Tuesday, March 3, 2009

A prospective perspective on ES prognosis

I've added a couple bolds to stuff that's new or interesting to me below. The abstract is from Clinical Orthopaedics and Related Research:

Prognostic Factors for Survival in Patients with Epithelioid Sarcoma: 441 Cases from the SEER Database.

Jawad MU, Extein J, Min ES, Scully SP.

Department of Orthopaedics, University of Miami Miller School of Medicine, University of Miami Hospital, 4th Floor, 1400 NW, 12th Avenue, Miami, FL, 33136, USA.

Current stratification of prognosis in patients with epithelioid sarcoma (ES) is based largely on data reported by individual centers with a limited number of patients. We sought to identify the important prognostic parameters using the Surveillance, Epidemiology, and End Results (SEER) database. We identified 441 patients with ES in the database and extracted information regarding patient demographics and clinical characteristics. Kaplan-Meier, log-rank, and Cox regression were used for analysis. Disease-specific survival declined until 100 months after diagnosis after which survival was unrelated to epithelioid sarcoma. The overall incidence of ES during 2005 was 0.041 per 100,000 [something like 1 in more than two million; lucky us!]. The reported incidence has increased since 1973, with an annual percentage change of 5.217%. On multivariate analysis, only age younger than 16 years, local stage of disease, or negative nodes and surgical resection of the tumor predicted better disease-specific survival. We observed no increase in survival by comparing decades of diagnosis since 1986. [This implies to me that treatment isn't getting meaningfully better, which I find tough to accept. Hope I'm wrong.] The SEER database shows only age younger than 16 years, negative nodes, or local stage of disease and operability of primary disease independently predict survival in patients with ES. Level of Evidence: Level II, prognostic study. See Guidelines for Authors for a complete description of levels of evidence.

Monday, March 2, 2009

Address known

Short on attractively packaged wisdom? The Humanity Initiative has collected "outstanding" commencement speeches from 1936 to 2008.

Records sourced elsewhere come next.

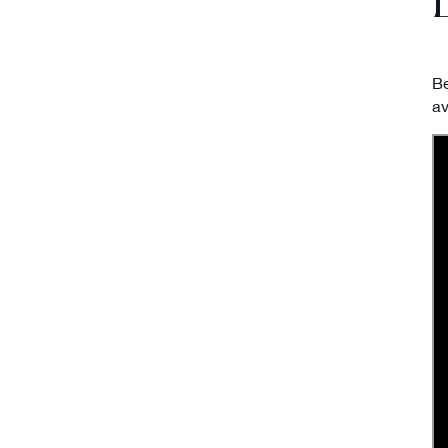
Be
av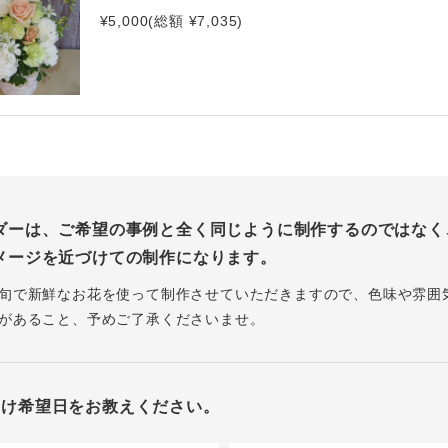
¥5,000(総額 ¥7,035)
ダーは、ご希望の事例と全く同じように制作するのではなく
メージを近づけての制作になります。
旬で新鮮なお花を使って制作させていただきますので、色味や雰囲
があること、予めご了承くださいませ。
届け希望日をお教えください。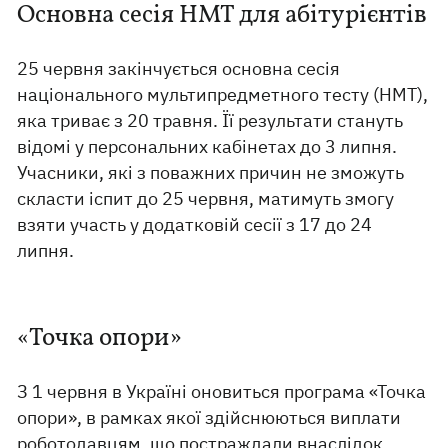
Основна сесія НМТ для абітурієнтів
25 червня закінчується основна сесія
національного мультипредметного тесту (НМТ),
яка триває з 20 травня. Її результати стануть
відомі у персональних кабінетах до 3 липня.
Учасники, які з поважних причин не зможуть
скласти іспит до 25 червня, матимуть змогу
взяти участь у додатковій сесії з 17 до 24
липня.
«Точка опори»
З 1 червня в Україні оновиться програма «Точка
опори», в рамках якої здійснюються виплати
роботодавцям, що постраждали внаслідок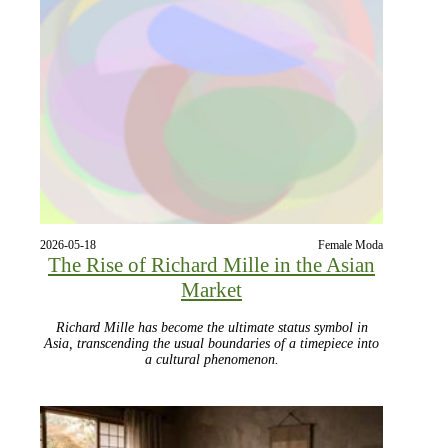
2026-05-18
Female Moda
The Rise of Richard Mille in the Asian
Market
Richard Mille has become the ultimate status symbol in
Asia, transcending the usual boundaries of a timepiece into
a cultural phenomenon.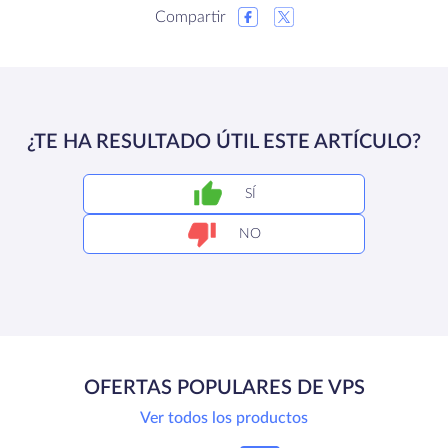
Compartir
¿TE HA RESULTADO ÚTIL ESTE ARTÍCULO?
SÍ
NO
OFERTAS POPULARES DE VPS
Ver todos los productos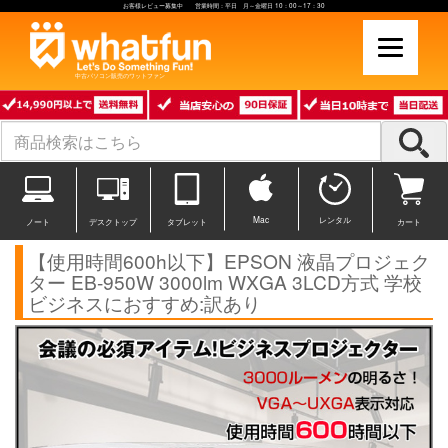
お客様レビュー募集中 営業時間：平日 月～金曜日 10：00～17：30
中古パソコン販売のワットファン
Mac
レンタル
ノート
デスクトップ
タブレット
カート
【使用時間600h以下】EPSON 液晶プロジェク
ター EB-950W 3000lm WXGA 3LCD方式 学校
ビジネスにおすすめ:訳あり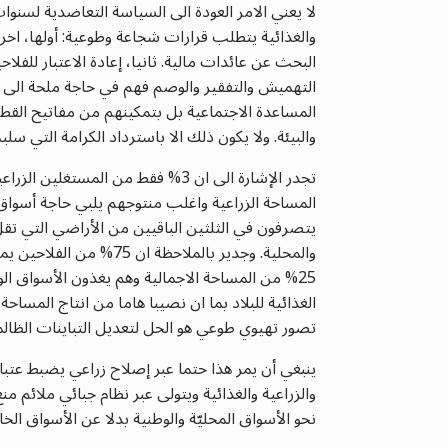
لا يعني الامر العودة الى السياسة التعاضدية لسنو
والغذائية يتطلب قرارات شجاعة وطوعية: أولها، اخرا
البحث عن عائدات مالية. ثانيا، إعادة الاعتبار للفل
التهميش والتفقير والوصم فهم في حاجة ملحة الى ذلك
المساعدة الاجتماعية بل بتمكينهم من مفاتيح القطاع
والبيئة. ولا يكون ذلك الا باسترداد الكرامة التي سل
25% من المساحة الاجمالية وهم يغذون الأسواق الوط
الغذائية للبلاد بما ان نصيبا هاما من انتاج المساحة
تصور تهيوي طوعي هو الحل لتعديل التباينات الظالم
ينبغي أن يمر هذا حتما عبر إصلاح زراعي يضبط عتبا
والزراعية والغذائية ويتولى عبر نظام جبائي ملائم منع
نحو الأسواق المحليّة والوطنية بدلا عن الأسواق الخار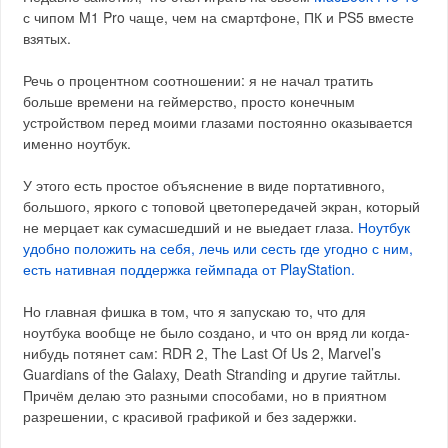
с чипом M1 Pro чаще, чем на смартфоне, ПК и PS5 вместе
взятых.
Речь о процентном соотношении: я не начал тратить
больше времени на геймерство, просто конечным
устройством перед моими глазами постоянно оказывается
именно ноутбук.
У этого есть простое объяснение в виде портативного,
большого, яркого с топовой цветопередачей экран, который
не мерцает как сумасшедший и не выедает глаза.
Ноутбук
удобно положить на себя, лечь или сесть где угодно с ним,
есть нативная поддержка геймпада от PlayStation.
Но главная фишка в том, что я запускаю то, что для
ноутбука вообще не было создано, и что он вряд ли когда-
нибудь потянет сам: RDR 2, The Last Of Us 2, Marvel’s
Guardians of the Galaxy, Death Stranding и другие тайтлы.
Причём делаю это разными способами, но в приятном
разрешении, с красивой графикой и без задержки.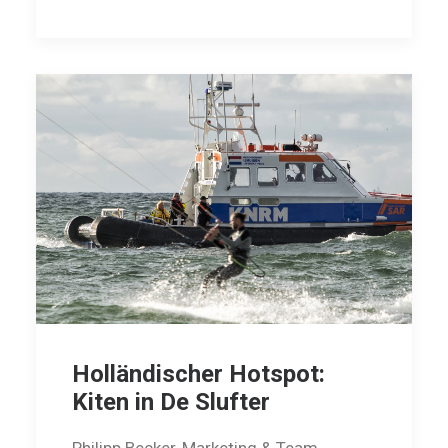
Holländischer Hotspot:
Kiten in De Slufter
Philipp Becker, Marketing & Team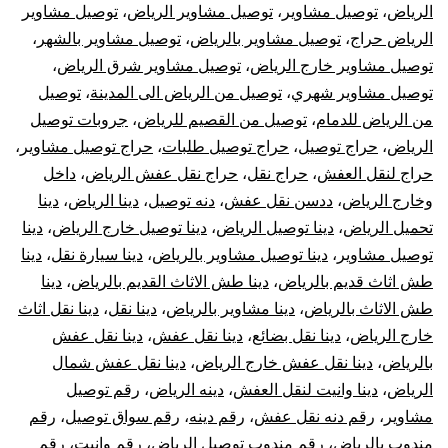
الرياض
،
توصيل مشاوير
،
توصيل مشاوير الرياض
،
توصيل مشاوير
الرياض حراج
،
توصيل مشاوير بالرياض
،
توصيل مشاوير بالشهر
،
توصيل مشاوير خارج الرياض
،
توصيل مشاوير شرق الرياض
،
توصيل مشاوير شهري
،
توصيل من الرياض الى المدينة
،
توصيل
من الرياض للدمام
،
توصيل من القصيم للرياض
،
جروبات توصيل
الرياض
،
حراج توصيل
،
حراج توصيل طلبات
،
حراج توصيل مشاوير
،
حراج لنقل العفش
،
حراج نقل
،
حراج نقل عفش الرياض
،
داخل
وخارج الرياض
،
ددسن نقل عفش
،
دنه توصيل
،
دينا الرياض
،
دينا
تحميل الرياض
،
دينا توصيل الرياض
،
دينا توصيل خارج الرياض
،
دينا
توصيل مشاوير
،
دينا توصيل مشاوير بالرياض
،
دينا سيارة نقل
،
دينا
طش اثاث قديم بالرياض
،
دينا طش الاثاث القديم بالرياض
،
دينا
طش الاثاث بالرياض
،
دينا مشاوير بالرياض
،
دينا نقل
،
دينا نقل اثاث
خارج الرياض
،
دينا نقل بضائع
،
دينا نقل عفش
،
دينا نقل عفش
بالرياض
،
دينا نقل عفش خارج الرياض
،
دينا نقل عفش شمال
الرياض
،
دينا وانيت لنقل العفش
،
دينه الرياض
،
رقم توصيل
مشاوير
،
رقم دنه نقل عفش
،
رقم دينه
،
رقم سواق توصيل
،
رقم
مندوب بالرياض
،
رقم مندوب توصيل الرياض
،
رقم وانيت
،
رقم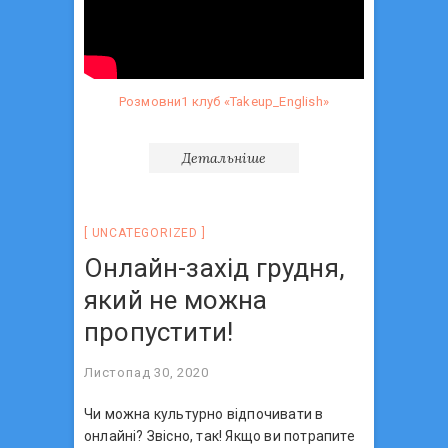
Розмовни1 клуб «Takeup_English»
Детальніше
UNCATEGORIZED
Онлайн-захід грудня,
який не можна
пропустити!
Листопад 30, 2020
Чи можна культурно відпочивати в
онлайні? Звісно, так! Якщо ви потрапите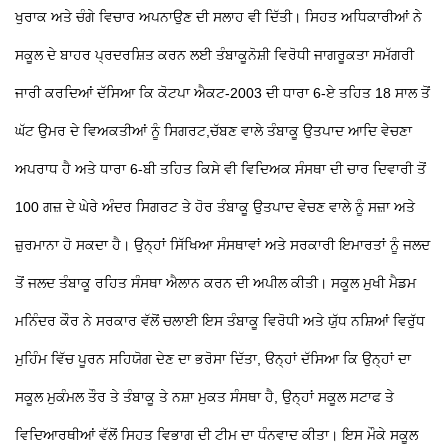
ਖੁਰਾਕ ਅਤੇ ਚੰਗੇ ਵਿਚਾਰ ਅਪਨਾਉਣ ਦੀ ਸਲਾਹ ਵੀ ਦਿੱਤੀ। ਸਿਹਤ ਅਧਿਕਾਰੀਆਂ ਨੇ
ਸਕੂਲ ਦੇ ਬਾਹਰ ਪ੍ਰਦਰਸ਼ਿਤ ਕਰਨ ਲਈ ਤੰਬਾਕੂਨੋਸ਼ੀ ਵਿਰੋਧੀ ਜਾਗਰੂਕਤਾ ਸਮੱਗਰੀ
ਜਾਰੀ ਕਰਦਿਆਂ ਦੱਸਿਆ ਕਿ ਕੋਟਪਾ ਐਕਟ-2003 ਦੀ ਧਾਰਾ 6-ਏ ਤਹਿਤ 18 ਸਾਲ ਤੋਂ
ਘੱਟ ਉਮਰ ਦੇ ਵਿਅਕਤੀਆਂ ਨੂੰ ਸਿਗਰਟ,ਚੱਬਣ ਵਾਲੇ ਤੰਬਾਕੂ ਉਤਪਾਦ ਆਦਿ ਵੇਚਣਾ
ਅਪਰਾਧ ਹੈ ਅਤੇ ਧਾਰਾ 6-ਬੀ ਤਹਿਤ ਕਿਸੇ ਵੀ ਵਿਦਿਅਕ ਸੰਸਥਾ ਦੀ ਚਾਰ ਦਿਵਾਰੀ ਤੋਂ
100 ਗਜ਼ ਦੇ ਘੇਰੇ ਅੰਦਰ ਸਿਗਰਟ ਤੇ ਹੋਰ ਤੰਬਾਕੂ ਉਤਪਾਦ ਵੇਚਣ ਵਾਲੇ ਨੂੰ ਸਜ਼ਾ ਅਤੇ
ਜ਼ੁਰਮਾਨਾ ਹੋ ਸਕਦਾ ਹੈ। ਉਨ੍ਹਾਂ ਸਿੱਖਿਆ ਸੰਸਥਾਵਾਂ ਅਤੇ ਸਰਕਾਰੀ ਇਮਾਰਤਾਂ ਨੂੰ ਜਲਦ
ਤੋਂ ਜਲਦ ਤੰਬਾਕੂ ਰਹਿਤ ਸੰਸਥਾ ਐਲਾਨ ਕਰਨ ਦੀ ਅਪੀਲ ਕੀਤੀ। ਸਕੂਲ ਮੁਖੀ ਮੈਡਮ
ਮਨਿੰਦਰ ਕੌਰ ਨੇ ਸਰਕਾਰ ਵੱਲੋਂ ਚਲਾਈ ਇਸ ਤੰਬਾਕੂ ਵਿਰੋਧੀ ਅਤੇ ਯੁੱਧ ਨਸ਼ਿਆਂ ਵਿਰੁੱਧ
ਮੁਹਿੰਮ ਵਿੱਚ ਪੂਰਨ ਸਹਿਯੋਗ ਦੇਣ ਦਾ ਭਰੋਸਾ ਦਿੱਤਾ, ੳਨ੍ਹਾਂ ਦੱਸਿਆ ਕਿ ਉਨ੍ਹਾਂ ਦਾ
ਸਕੂਲ ਮੁਕੰਮਲ ਤੌਰ ਤੇ ਤੰਬਾਕੂ ਤੇ ਨਸ਼ਾ ਮੁਕਤ ਸੰਸਥਾ ਹੈ, ਉਨ੍ਹਾਂ ਸਕੂਲ ਸਟਾਫ ਤੇ
ਵਿਦਿਆਰਥੀਆਂ ਵੱਲੋਂ ਸਿਹਤ ਵਿਭਾਗ ਦੀ ਟੀਮ ਦਾ ਧੰਨਵਾਦ ਕੀਤਾ। ਇਸ ਮੌਕੇ ਸਕੂਲ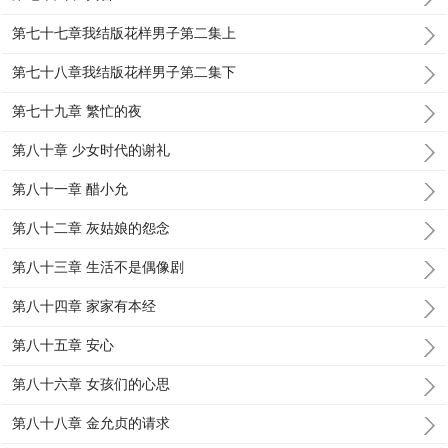
第七十七章我结版花样男子第二集上
第七十八章我结版花样男子第二集下
第七十九章 繁忙的夜
第八十章 少女时代的谢礼
第八十一章 醋小允
第八十二章 灰姑娘的怨念
第八十三章 生活不是偶像剧
第八十四章 家家有本经
第八十五章 安心
第八十六章 女孩们的心思
第八十八章 金允贞的请求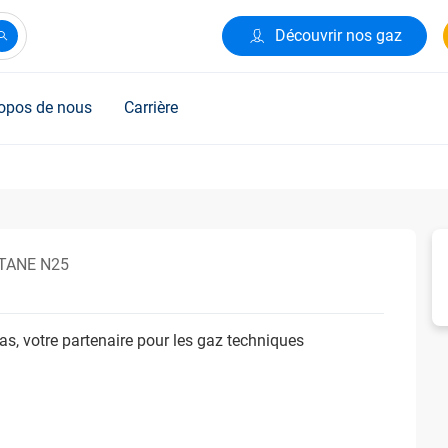
Découvrir nos gaz
opos de nous
Carrière
TANE N25
s, votre partenaire pour les gaz techniques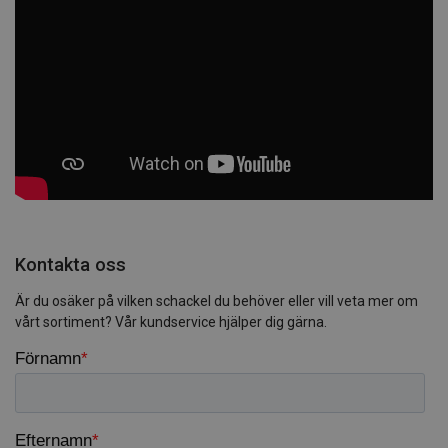
Kontakta oss
Är du osäker på vilken schackel du behöver eller vill veta mer om
vårt sortiment? Vår kundservice hjälper dig gärna.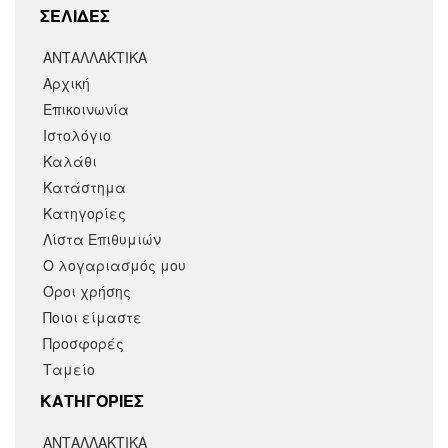
ΣΕΛΙΔΕΣ
ΑΝΤΑΛΛΑΚΤΙΚΑ
Αρχική
Επικοινωνία
Ιστολόγιο
Καλάθι
Κατάστημα
Κατηγορίες
Λίστα Επιθυμιών
Ο λογαριασμός μου
Όροι χρήσης
Ποιοι είμαστε
Προσφορές
Ταμείο
KΑΤΗΓΟΡΙΕΣ
ΑΝΤΑΛΛΑΚΤΙΚΆ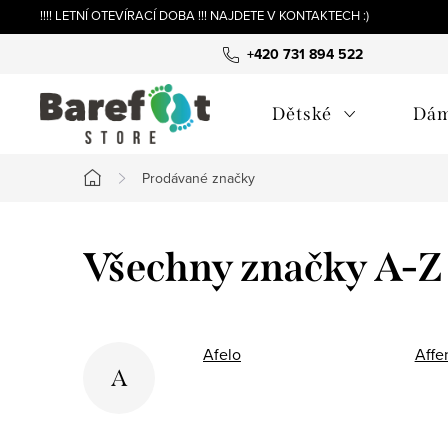
Přejít
!!!! LETNÍ OTEVÍRACÍ DOBA !!! NAJDETE V KONTAKTECH :)
na
+420 731 894 522
obsah
Dětské
Dá
Prodávané značky
Domů
Všechny značky A-Z
Afelo
Affe
A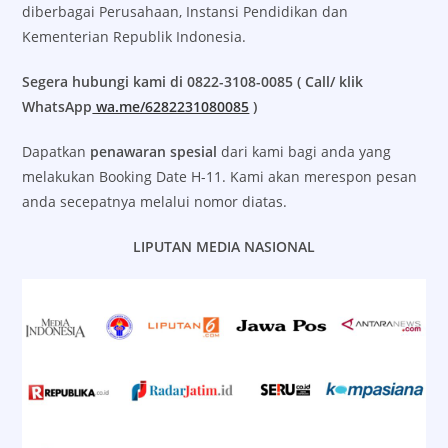
diberbagai Perusahaan, Instansi Pendidikan dan
Kementerian Republik Indonesia.
Segera hubungi kami di 0822-3108-0085 ( Call/ klik
WhatsApp
wa.me/6282231080085
)
Dapatkan
penawaran spesial
dari kami bagi anda yang
melakukan Booking Date H-11. Kami akan merespon pesan
anda secepatnya melalui nomor diatas.
LIPUTAN MEDIA NASIONAL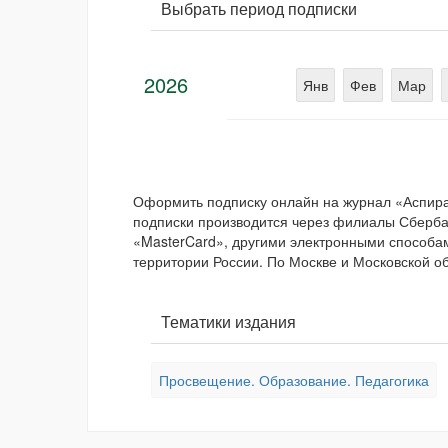
Выбрать период подписки
2026
Янв
Фев
Мар
Оформить подписку онлайн на журнал «Аспира
подписки производится через филиалы Сбербан
«MasterCard», другими электронными способам
территории России. По Москве и Московской об
Тематики издания
Просвещение. Образование. Педагогика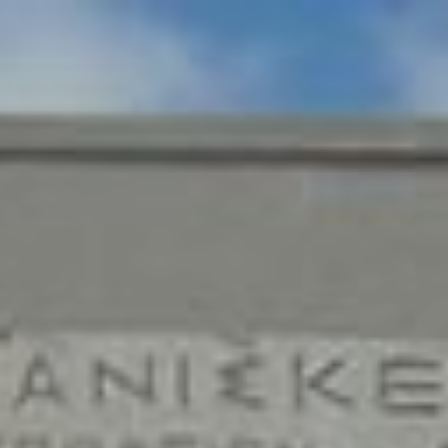
ip to main content
Skip to navigat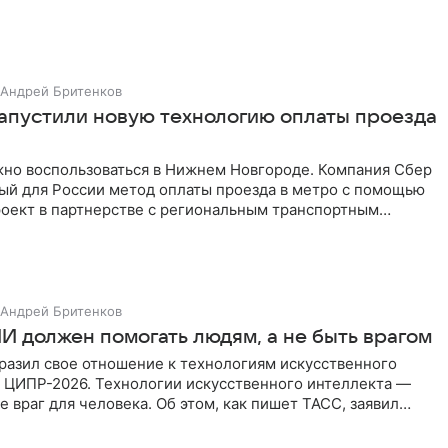
етрии. Hi-Tech
Андрей Бритенков
запустили новую технологию оплаты проезда
но воспользоваться в Нижнем Новгороде. Компания Сбер
вый для России метод оплаты проезда в метро с помощью
роект в партнерстве с региональным транспортным
Андрей Бритенков
И должен помогать людям, а не быть врагом
разил свое отношение к технологиям искусственного
а ЦИПР-2026. Технологии искусственного интеллекта —
е враг для человека. Об этом, как пишет ТАСС, заявил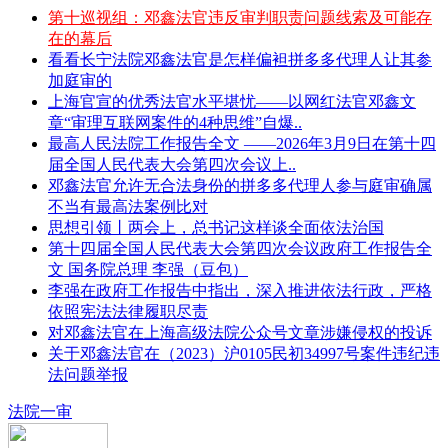
第十巡视组：邓鑫法官违反审判职责问题线索及可能存
在的幕后
看看长宁法院邓鑫法官是怎样偏袒拼多多代理人让其参
加庭审的
上海官宣的优秀法官水平堪忧——以网红法官邓鑫文
章“审理互联网案件的4种思维”自爆..
最高人民法院工作报告全文 ——2026年3月9日在第十四
届全国人民代表大会第四次会议上..
邓鑫法官允许无合法身份的拼多多代理人参与庭审确属
不当有最高法案例比对
思想引领丨两会上，总书记这样谈全面依法治国
第十四届全国人民代表大会第四次会议政府工作报告全
文 国务院总理 李强（豆包）
李强在政府工作报告中指出，深入推进依法行政，严格
依照宪法法律履职尽责
对邓鑫法官在上海高级法院公众号文章涉嫌侵权的投诉
关于邓鑫法官在（2023）沪0105民初34997号案件违纪违
法问题举报
法院一审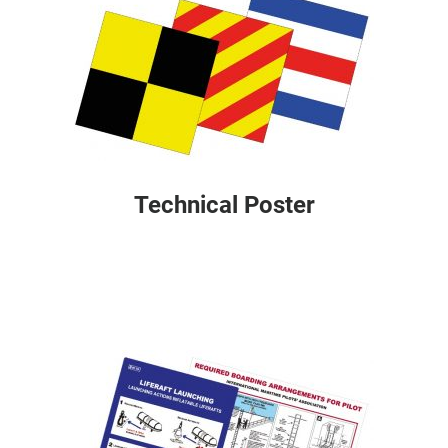
Technical Poster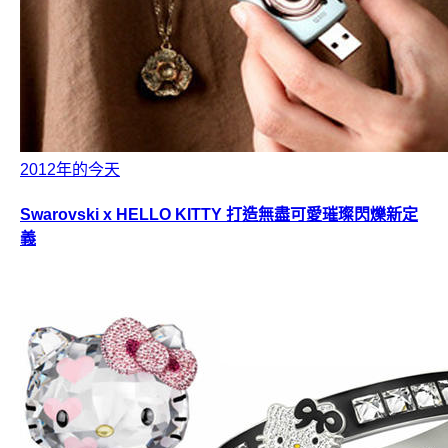
2012年的今天
Swarovski x HELLO KITTY 打造無盡可愛璀璨閃爍新定
義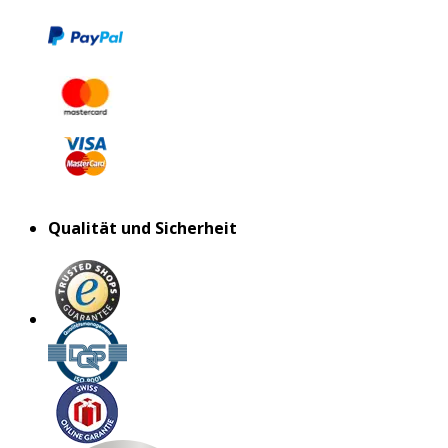
Qualität und Sicherheit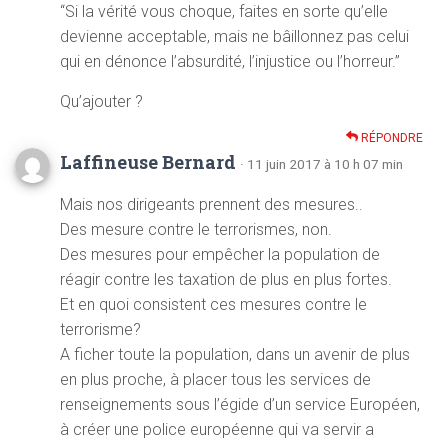
“Si la vérité vous choque, faites en sorte qu’elle
devienne acceptable, mais ne bâillonnez pas celui
qui en dénonce l’absurdité, l’injustice ou l’horreur.”
Qu’ajouter ?
RÉPONDRE
Laffineuse Bernard
· 11 juin 2017 à 10 h 07 min
Mais nos dirigeants prennent des mesures..
Des mesure contre le terrorismes, non.
Des mesures pour empêcher la population de
réagir contre les taxation de plus en plus fortes.
Et en quoi consistent ces mesures contre le
terrorisme?
A ficher toute la population, dans un avenir de plus
en plus proche, à placer tous les services de
renseignements sous l’égide d’un service Européen,
à créer une police européenne qui va servir a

The wit and wisdom of a naughty girl (part 4 of a 586-part series)

Scenes of naughtiness:

Little T. rolls into the room, starts strutting around, and proclaims (loudly): "I'm strong and I'm CUTE!"
The front door blasts open, doorknob smashing into the hole in the adjacent wall (the Naughty Girl had a phase in which she enjoyed dismantling doorstops), and the NG blows in, clad in a wild pink-and-yellow Hanna Andersson winter coat and her calf-high pink Kamik winter boots. Without ceasing her blur of motion for an instant, she shucks off the coat, revealing her stark naked body (except, of course, for the pink boots). It is 12 degrees outside.
For some bizarre reason, I tell the Naughty Girl that I am the only daddy she has.
"No, I have another daddy!"
"Yeah, Poppa!"
Somewhat flummoxed (Poppa is her grandfather), I say, "Hmmm."

She takes advantage of the pause to add another thought: "But you're sick and Poppa's old!"
I think Little T. and the Tiny Art Director could be friends.